Integrate $\int\frac{x^4}{\sqrt{a^2-x^2}} \, dx$ using trigonometric substitution
Ok, so it's been a really long time since I've done a problem like this but after doing a little bit o studying, this is how far I've gotten.
$$\int\frac{x^4}{\sqrt{a^2-x^2}}\,dx$$
Focusing on the denominator and using a triangle, I found that $\sin\theta=\frac{x}{a}$, therefore $x=a\sin\theta$ and $dx=a\cos\theta \, d\theta$
Plugging this into the given problem, I got $\int\frac{x^4}{\sqrt{a^2-x^2}}\, dx$ ${}= \int\frac{a^4 \sin^4\theta}{a\cos\theta}\cdot a\cos\theta \, d \theta $= $a^4\int (\sin^4 \theta ) \, d \theta$
Since $\sin^2\theta=\frac{1-\cos2\theta}{2}$, I can say
$$a^4\int (\sin^4 \theta \,d \theta =a^4\int\frac{1-2\cos2\theta+\cos^22\theta}{4}\,)d\theta$$ Pulling out the 4 from the denominator and substituting $\cos^22\theta=1-\sin^22\theta$, I get
$$\frac{a^4}{4} \int({1-2\cos2\theta+1-\sin^22\theta})\, d\theta=\frac{a^4}{4}\int({2-2\cos2\theta-\sin^22\theta}) \, d\theta$$
Substituting $\sin^22\theta for \frac{1-\cos4\theta}{2}$ gets me
$$\frac{a^4}{4}\int(2-2\cos2\theta-\frac{1-\cos4\theta}{2})d\theta=\frac{a^4}{8}\int(4-4\cos2\theta-1+\cos4\theta) \, d\theta=\frac{a^4}{8}\int(3-4 \cos2\theta + \cos4\theta)\, d\theta$$
$$=\frac{a^4}{8}[3\theta-\frac{4\sin2\theta}{2}+\frac{\sin4\theta}{4}]+C$$
From here, there are some substitutions that we must do.

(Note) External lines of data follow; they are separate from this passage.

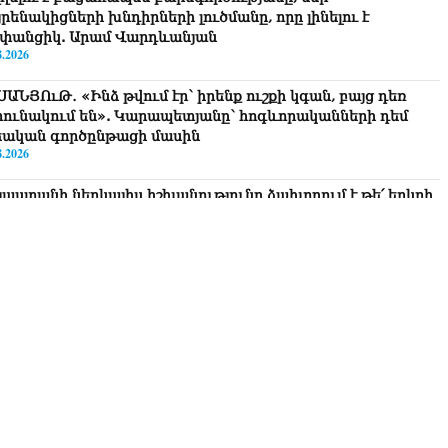
րենակիցների խնդիրների լուծմանը, որը լինելու է
փանցիկ. Արամ Վարդևանյան
8.2026
ՍԱՆՅՈւԹ․ «Ինձ թվում էր՝ իրենք ուշքի կգան, բայց դեռ
րունակում են». Կարապետյանը՝ հոգևորականների դեմ
եական գործընթացի մասին
8.2026
յաստանի ներկայիս իշխանությունը ձախողում է թե՛ երկրի
րսում ազգային համերաշխության պահպանման, թե՛
տաքին ճակատում հայ ժողովրդի շահերի պաշտպանության
րծը․ Մարիաննա Ղահրամանյան
8.2026
 ուզում եք՝ ռեբուսը լուծենք, ասեք՝ մի քանի ամսվա մեջ
ն 29 800-ից ո՞նց դարձավ 29 743 քկմ
8.2026
ՍԱՆՅՈւԹ․ «Մենք մեր խոսքը դեռ կասենք»․ Դավիթ
խանյան
8.2026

We know that $sin\theta=\frac{x}{a}$ So, $\theta=sin^{-1}(\frac{x}{a})$
Also, $sin2\theta=2sin\theta cos\theta$=$2*\frac{x}{a}*\frac{\sqrt{x^2-a^2}}{a}$ and $sin4\theta=4cos^3\theta sin\theta-4sin^3\theta cos\theta=4*({\frac{\sqrt{a^2-x^2}}{a}})^3*\frac{x}{a}-4*(\frac{x}{a})^3*\frac{\sqrt{a^2-x^2}}{a}$
Substituting this gives,
$\frac{a^4}{8}[3sin^{-1}\frac{x}{a}-\frac{8x\sqrt{a^2-x^2}}{a^2}+\frac{4x(\sqrt{a^2-x^2}^3}{a^2}-\frac{4x^3\sqrt{a^2-x^2}}{a^2}]+C$
And then finally, $\frac{3a^4}{8}sin^{-1}\frac{x}{a}-\frac{a^2x\sqrt{a^2-x^2}}{2}+\frac{a^2x(\sqrt{a^2-x^2}^3}{2}-\frac{ax^3\sqrt{a^2-x^2}}{2}]+C$
Is this correct? Please critique, comment, and help clarify. I really need to understand this problem.